Mika
MİKA
GİRİŞ
Peygamber Mika, Yeşaya'yla aynı dönemde yaşadı. Yahuda'nın kırsal bir kentinde doğmuştu. Amos'un kuzey krallığına bildirdiği ulusal felaketin bir benzerinin aynı nedenle güney krallığı Yahuda'nın da başına geleceğinden emindi. Tanrı adaletsizlikten ötürü halkı cezalandıracaktı. Buna karşın Mika'nın peygamberliği geleceğe ilişkin açık ve net bir umut vaat ediyordu. Kitap Tanrı'nın yönetimindeki evrensel barışın altını çiziyor (4:1-4); yüce kralın Davut soyundan çıkacağını ve ulusa barış getireceğini bildiriyordu (5:2-5a). Ayrıca bir ayet de İsrail peygamberlerinin söylemek istediğini şöyle özetliyordu (6:8): "Adil davranmanızdan, sadakati sevmenizden ve alçakgönüllülükle yolunda yürümenizden başka Tanrınız RAB sizden ne istedi?"
Ana Hatlar
1:1-3:12 Yahuda ve İsrail'in yargılanması
4:1-5:15 Yenilenme ve barış
6:1-7:20 Umut ve uyarı bildirisi
2 Ey halklar, hepiniz duyun;
Ey dünya ve bütün içindekiler, dinleyin.
Rab Yahve kendi kutsal tapınağından size karşı tanıklık edecek.

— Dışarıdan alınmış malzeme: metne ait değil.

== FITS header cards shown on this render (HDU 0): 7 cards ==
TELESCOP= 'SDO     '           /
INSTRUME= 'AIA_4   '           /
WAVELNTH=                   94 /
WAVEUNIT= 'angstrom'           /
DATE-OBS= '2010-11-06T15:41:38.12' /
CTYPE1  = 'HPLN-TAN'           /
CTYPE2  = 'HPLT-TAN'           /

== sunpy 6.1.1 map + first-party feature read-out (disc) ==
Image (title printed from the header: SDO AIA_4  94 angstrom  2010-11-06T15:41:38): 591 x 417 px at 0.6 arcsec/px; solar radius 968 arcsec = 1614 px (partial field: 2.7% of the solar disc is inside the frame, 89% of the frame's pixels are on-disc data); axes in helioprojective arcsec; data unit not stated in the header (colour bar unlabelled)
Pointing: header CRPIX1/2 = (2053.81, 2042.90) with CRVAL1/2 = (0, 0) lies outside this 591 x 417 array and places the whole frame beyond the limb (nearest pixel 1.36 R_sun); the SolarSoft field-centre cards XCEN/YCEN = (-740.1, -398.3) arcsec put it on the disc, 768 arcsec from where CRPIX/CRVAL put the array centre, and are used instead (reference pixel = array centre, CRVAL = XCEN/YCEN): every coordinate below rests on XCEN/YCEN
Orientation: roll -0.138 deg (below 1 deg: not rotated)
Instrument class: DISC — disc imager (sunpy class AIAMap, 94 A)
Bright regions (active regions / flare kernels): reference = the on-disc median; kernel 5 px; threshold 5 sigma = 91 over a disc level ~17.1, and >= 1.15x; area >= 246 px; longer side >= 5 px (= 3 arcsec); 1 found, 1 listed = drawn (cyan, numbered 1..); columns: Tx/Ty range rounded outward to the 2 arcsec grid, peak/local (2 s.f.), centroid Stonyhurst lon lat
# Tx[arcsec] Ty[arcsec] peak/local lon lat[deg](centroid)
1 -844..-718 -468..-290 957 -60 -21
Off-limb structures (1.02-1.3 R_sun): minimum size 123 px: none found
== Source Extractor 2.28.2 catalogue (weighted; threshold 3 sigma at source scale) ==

Samiriye ve Yeruşalim'in Yargılanması
3 İşte, RAB yerinden çıkıp gelecek, yeryüzüne inip dağ doruklarında yürüyecek.
4 Dağlar O'nun önünde ateş karşısında eriyen balmumu gibi eriyecek,
Vadiler, bayır aşağı akan sular gibi yarılacak.
5 Bütün bunlar Yakupoğulları'nın başkaldırısı
Ve İsrail halkının günahları yüzünden olacak.
Yakupoğulları'nın başkaldırısından kim sorumlu?
Samiriye değil mi?
Yahuda'daki putataparlıktan kim sorumlu?
Yeruşalim değil mi?
6 Bu yüzden RAB, ''Samiriye'yi kırdaki taş yığınına,
Bağ dikilecek yere çevireceğim'' diyor,
''Taşlarını vadiye döküp temellerini açacağım.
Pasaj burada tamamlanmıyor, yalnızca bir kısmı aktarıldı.